Re: The Mother of all Interfaces

2008-04-24 12:51 • by Steve (unregistered)
"handled 85,000 registrations each semester and brought in about $400 Million a year"

That's nearly $5,000 per registration... WTF?!

Re: The Mother of all Interfaces

2008-04-24 12:55 • by anonymous (unregistered)
191472 in reply to 191471
Steve:
"handled 85,000 registrations each semester and brought in about $400 Million a year"

That's nearly $5,000 per registration... WTF?!


Actually, it's only about $2400 per registration.

Hint: Semesters... there are two of them! (more, if you count summer registrations!)

Re: The Mother of all Interfaces

2008-04-24 12:56 • by ServZero
191474 in reply to 191397
Shriike:
So, this is a really good explanation for why college is so expensive, "a few mil for a new registration system? Sure!"


You have no idea how much colleges waste on over-priced consultants and "made for academia" software solutions. My college just dropped $20,000 on a content management system for its new website when Joomla or Drupal would have done the same thing for free.

There's also a search engine optimization effort for our graduate program. Currently their cost per conversion for a filled out "request for information" form is around $600.00. They're also paying thousands of dollars for a fancy-schmancy consultant to manage their $22,000 per year AdWords budget..

Re: The Mother of all Interfaces

2008-04-24 12:58 • by akatherder
I went to a small private university (about 2300 undergrads) that specializes in technology and even they couldn't put up a decent scheduling web interface that could handle the load.

Re: The Mother of all Interfaces

2008-04-24 13:09 • by random_garbage
191479 in reply to 191416
Skaven:
I smell BS. It sounds like they are trotting out the IT David and Goliath story - especially when it gets to the big bonuses and windowed office for all the App Dev IT people. Like any administration reward developers for anything. ;)


Well, you might be right, except for the half-dozen people who chimed in with "Hey - that happened at my school too"...

Re: The Mother of all Interfaces

2008-04-24 13:11 • by Peter Amstutz (unregistered)
Something similar happened when I was a student at the University of Massachusetts.
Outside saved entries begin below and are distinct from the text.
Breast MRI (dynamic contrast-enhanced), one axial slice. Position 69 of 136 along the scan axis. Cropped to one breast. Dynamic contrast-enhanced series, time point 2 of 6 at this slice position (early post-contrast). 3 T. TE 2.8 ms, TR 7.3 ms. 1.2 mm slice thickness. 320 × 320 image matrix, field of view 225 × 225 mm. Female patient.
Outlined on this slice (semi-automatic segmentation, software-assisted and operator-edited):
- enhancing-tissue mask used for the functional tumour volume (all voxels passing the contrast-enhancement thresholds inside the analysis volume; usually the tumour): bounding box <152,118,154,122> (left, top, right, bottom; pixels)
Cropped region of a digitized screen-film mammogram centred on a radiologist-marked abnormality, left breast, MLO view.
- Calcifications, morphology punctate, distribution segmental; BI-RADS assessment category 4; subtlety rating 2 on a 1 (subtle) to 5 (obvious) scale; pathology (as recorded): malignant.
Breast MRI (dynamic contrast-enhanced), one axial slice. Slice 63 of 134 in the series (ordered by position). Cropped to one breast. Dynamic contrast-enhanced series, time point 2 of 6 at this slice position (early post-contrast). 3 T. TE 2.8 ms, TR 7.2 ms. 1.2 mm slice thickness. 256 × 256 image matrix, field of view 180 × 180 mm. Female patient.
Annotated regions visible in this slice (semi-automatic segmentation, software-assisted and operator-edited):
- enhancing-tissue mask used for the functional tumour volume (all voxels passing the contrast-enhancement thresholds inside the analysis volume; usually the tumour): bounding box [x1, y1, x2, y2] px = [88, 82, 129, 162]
The first couple years I was there (late 90s), the standard registration system for classes was touch-tone phone based. It was clunky, annoying, and tended to get overloaded during peak hours, but at least it did work.

Then somebody got the bright idea to build an online registration system. However, instead of building or adopting a system designed for the needs of a large university, they decided to adopt -- wait for it -- PeopleSoft.
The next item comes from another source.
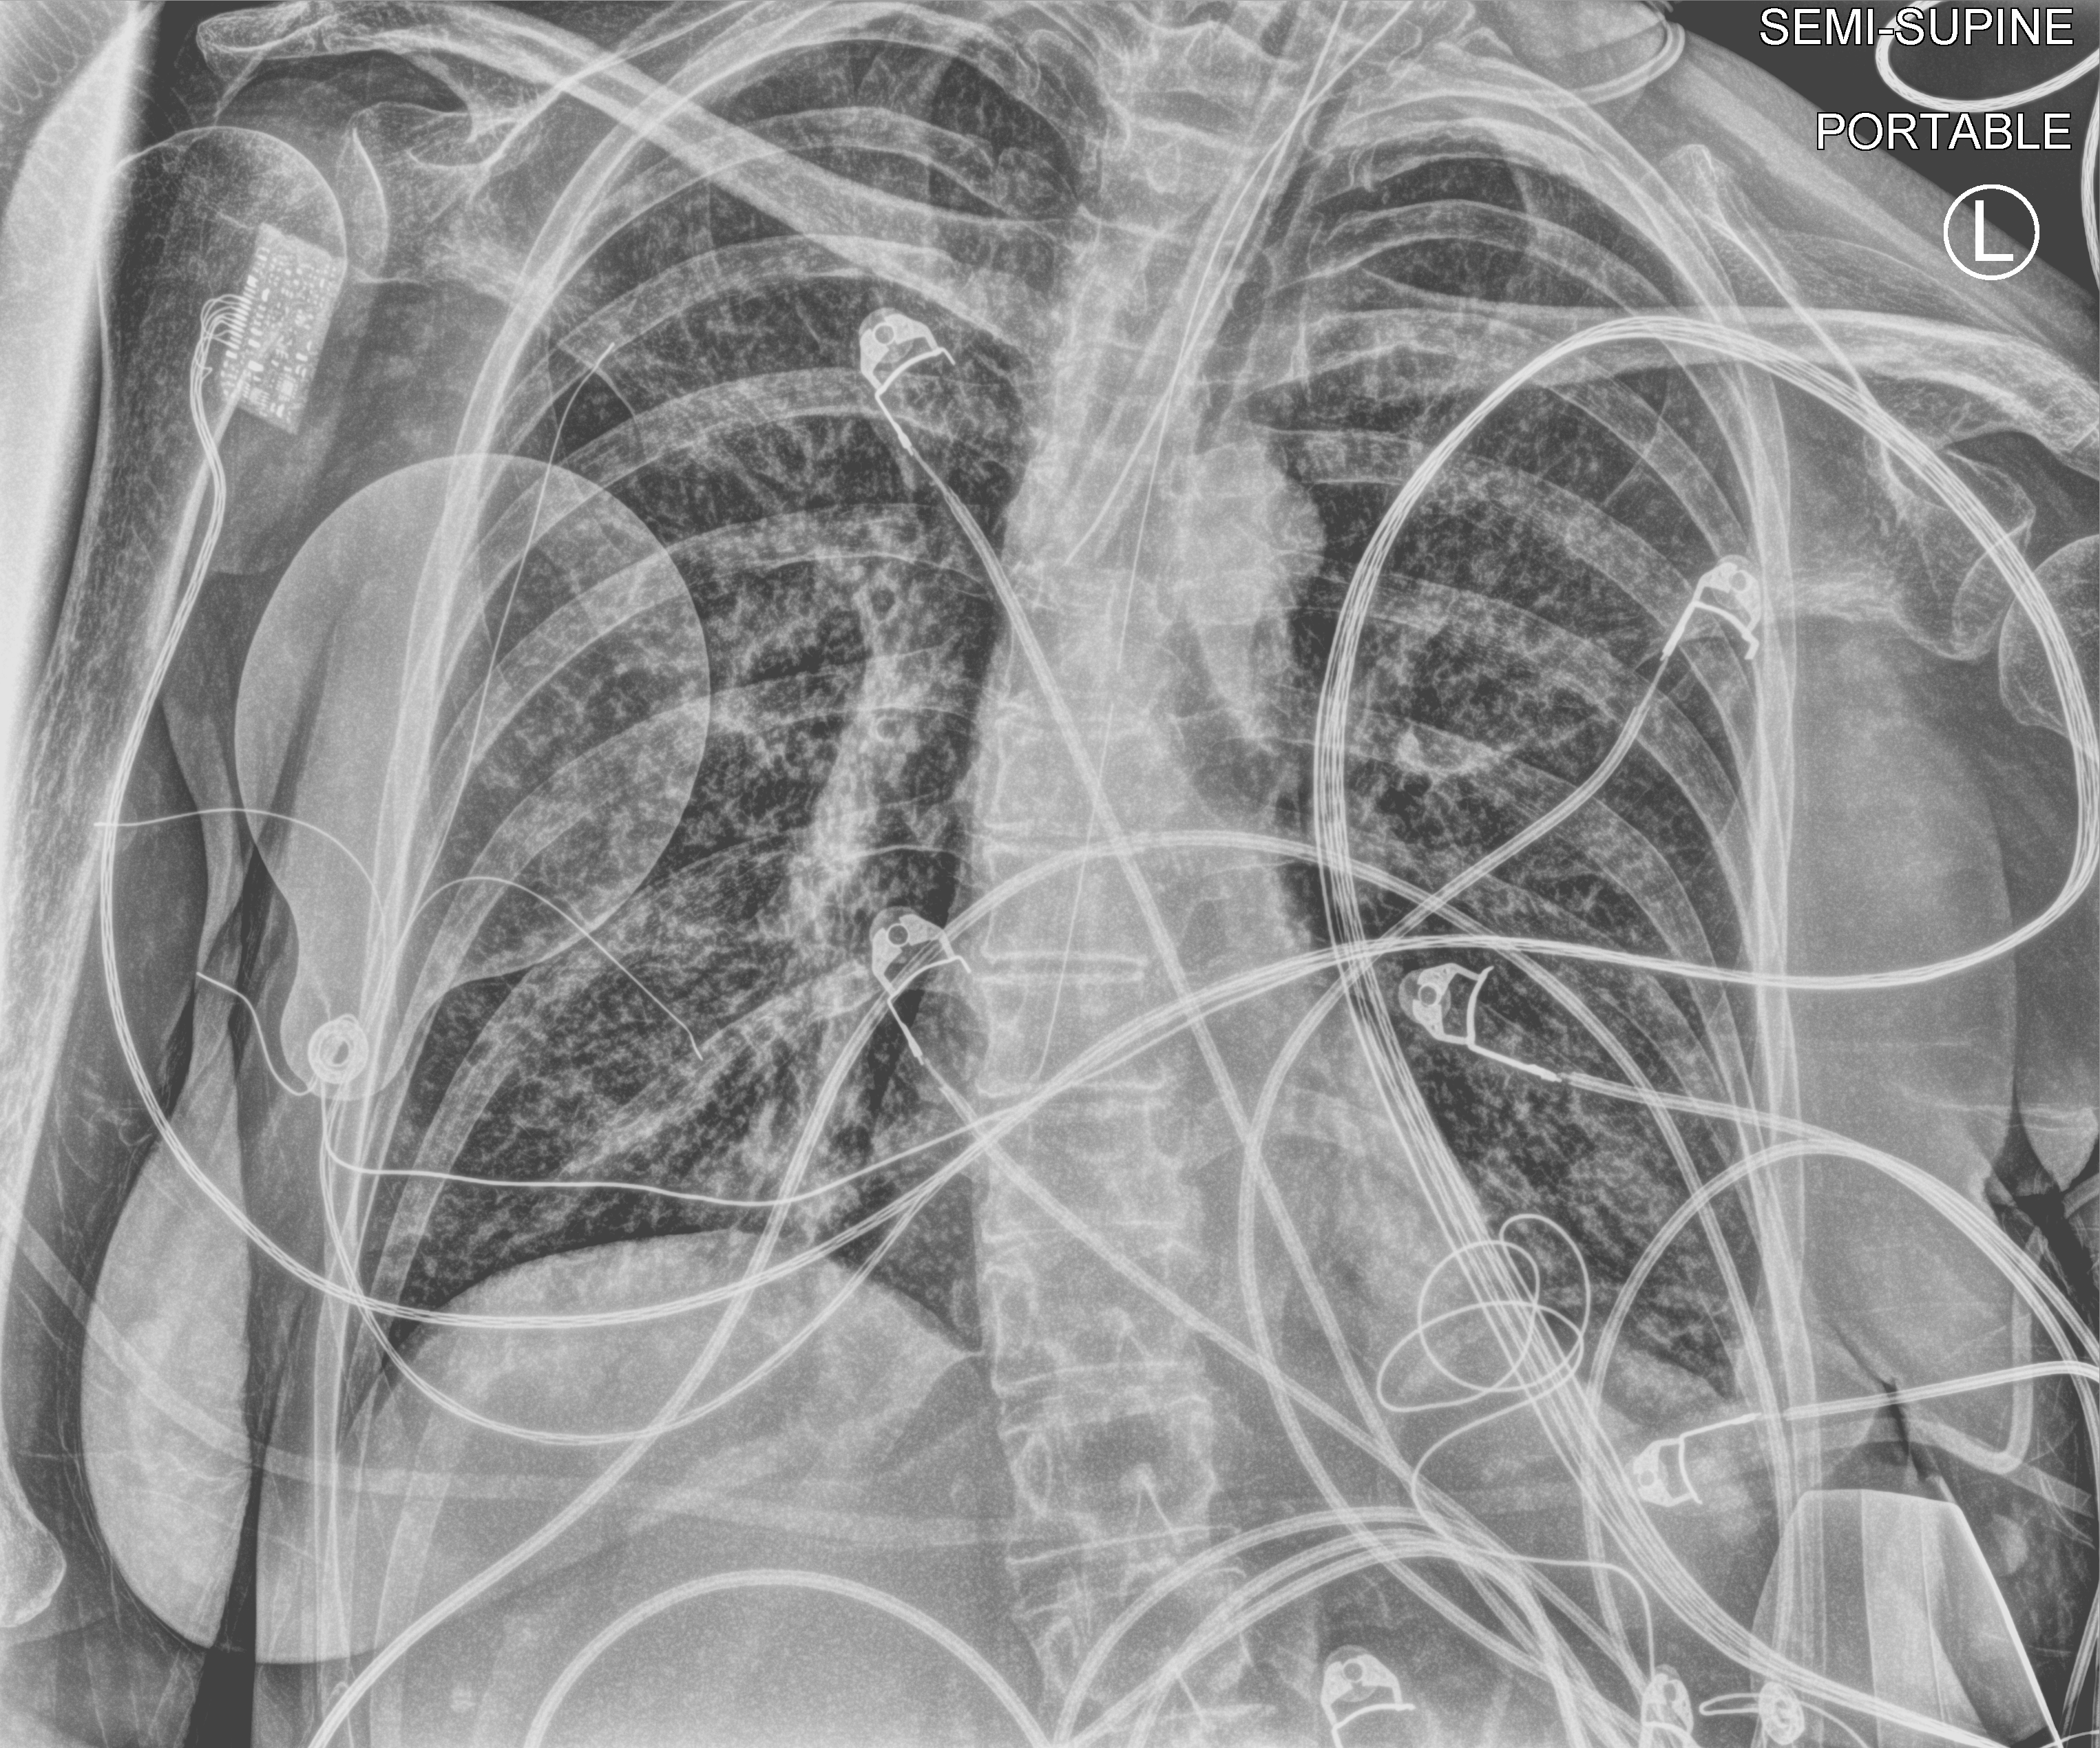
Portable chest radiograph, anteroposterior (AP) projection. Adult patient hospitalised with COVID-19, age 18–59 years.
Hospital-stay facts (about this admission, not read from this image; timing relative to this image not recorded): admitted to intensive care during this hospital stay: yes.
Since PeopleSoft is an "enterprisy" HR system, students were now "employees", courses were now "work groups" and semesters were now "fiscal years". There was no integration of the actual course descriptions into the system, so you still needed to refer to a completely different web site (or get the phonebook-sized course guide) to figure out what classes to sign up for.

Needless to say, the system was a disaster when it deployed: totally unable to handle the load, there was an outcry from students who were unable to sign up for classes due to never actually being able to log in to the system. The user interface was slow and cryptic, and the service got badly confused when users use exotic web technologies such as the "back" button...
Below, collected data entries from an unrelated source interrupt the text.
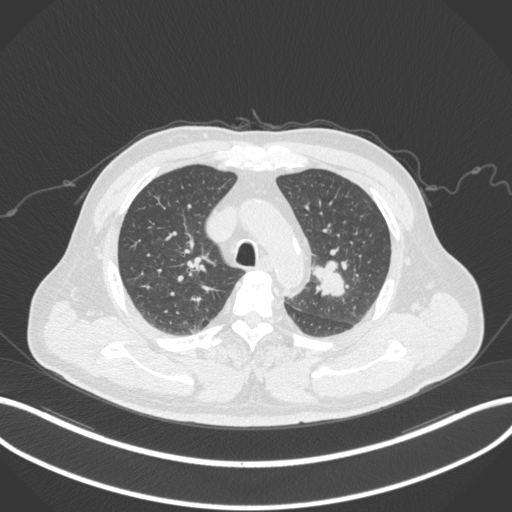
Chest CT, one axial slice. Position 225 of 286 along the scan axis. Reconstruction kernel B31f. 120 kVp. Lung window (W 1500 / L -600 HU). 512 × 512 image matrix, field of view 400 × 400 mm. Patient: male, 67 years. From the clinical record (not read from this slice): clinical TNM (as recorded): T2a N1 M0; histopathological grade: G3.
Structures marked on this image (rectangle marked by the reading radiologist):
- lung tumour (recorded histology: adenocarcinoma): bounding box [x1, y1, x2, y2] px = [313, 255, 351, 301]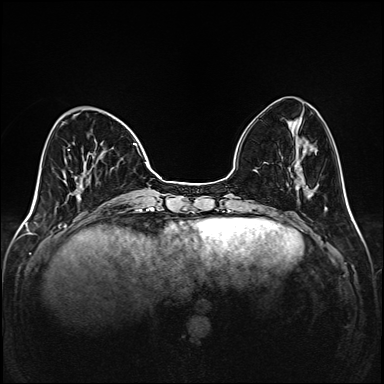
Breast MRI (dynamic contrast-enhanced), one axial slice. Slice 46 of 208 in the series (ordered by position). Dynamic contrast-enhanced series, time point 2 of 6 at this slice position (early post-contrast). 1.5 T. TE 2.3 ms, TR 5.2 ms. 1 mm slice thickness. 384 × 384 image matrix, field of view 320 × 320 mm. Female patient.
Outlined on this slice (semi-automatic segmentation, software-assisted and operator-edited):
- enhancing-tissue mask used for the functional tumour volume (all voxels passing the contrast-enhancement thresholds inside the analysis volume; usually the tumour): box from (x=67, y=143) to (x=149, y=205) px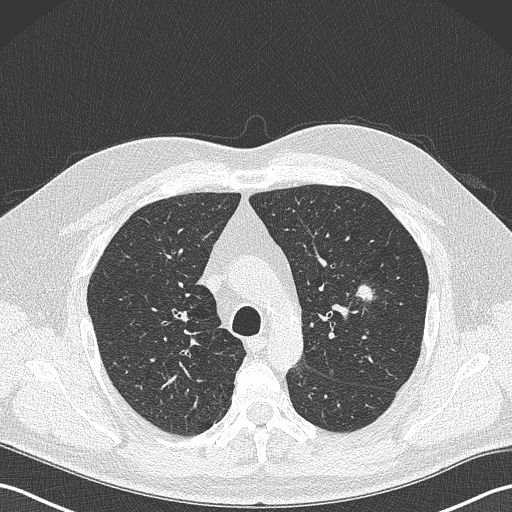
Low-dose screening chest CT, one axial slice. Position 243 of 343 along the scan axis. Reconstruction kernel B50f. 120 kVp. Lung window (W 1500 / L -600 HU). 512 × 512 image matrix, field of view 350 × 350 mm.
Annotated regions visible in this slice (manually delineated by an expert):
- lesion 1 (tumor, upper lobe of left lung): box from (x=356, y=284) to (x=377, y=303) px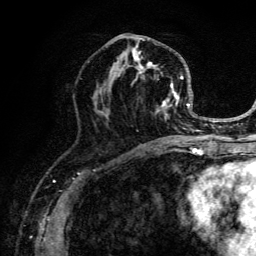
Breast MRI (dynamic contrast-enhanced), one axial slice. Slice 63 of 134 in the series (ordered by position). Cropped to one breast. Dynamic contrast-enhanced series, time point 2 of 6 at this slice position (early post-contrast). 3 T. TE 4.2 ms, TR 8.6 ms. 256 × 256 image matrix, field of view 160 × 160 mm. Female patient.
Structures marked on this image (semi-automatically segmented with operator editing):
- enhancing-tissue mask used for the functional tumour volume (all voxels passing the contrast-enhancement thresholds inside the analysis volume; usually the tumour): box from (x=95, y=34) to (x=203, y=141) px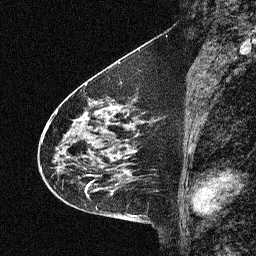
Breast MRI (dynamic contrast-enhanced), one sagittal slice. Position 25 of 64 along the scan axis. Dynamic contrast-enhanced study with each time point stored as its own series, time point 2 of 3 at this slice position (early post-contrast, ordered by acquisition time). 1.5 T. TE 4.5 ms, TR 11 ms. 2.06 mm slice thickness. 256 × 256 image matrix. Patient: female, 46 years. Case-level facts recorded for this patient, not image findings: setting: breast cancer imaged before/during neoadjuvant chemotherapy; receptor status: HER2-positive.
Annotated regions visible in this slice (semi-automatic segmentation, software-assisted and operator-edited):
- analysis volume of interest (the breast-tissue region the enhancement analysis was run in; not a lesion): box from (x=42, y=80) to (x=150, y=180) px
- tumour enhancement mask (voxels above the 90 % enhancement threshold inside the analysis volume of interest): (x=55, y=84)–(x=128, y=177)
A couple more years of work and several million dollars later, the system was almost as good as the crappy telephone system it had replaced.

Re: The Mother of all Interfaces

2008-04-24 13:12 • by Orclev (unregistered)
191481 in reply to 191423
Joshua Ochs:
These universities DO have a huge talent pool willing to work for a couple extra credits; why don't they ever take advantage of that?


What, and trust students with something? Students aren't real people, you can't trust them to do something important!

Hardware....

2008-04-24 13:15 • by Annie Mouse (unregistered)
Sounds almost like Gov't...

If it doesn't work, throw more hardware at it. Doesn't matter the cost... just keep throwing hardware at it until it works.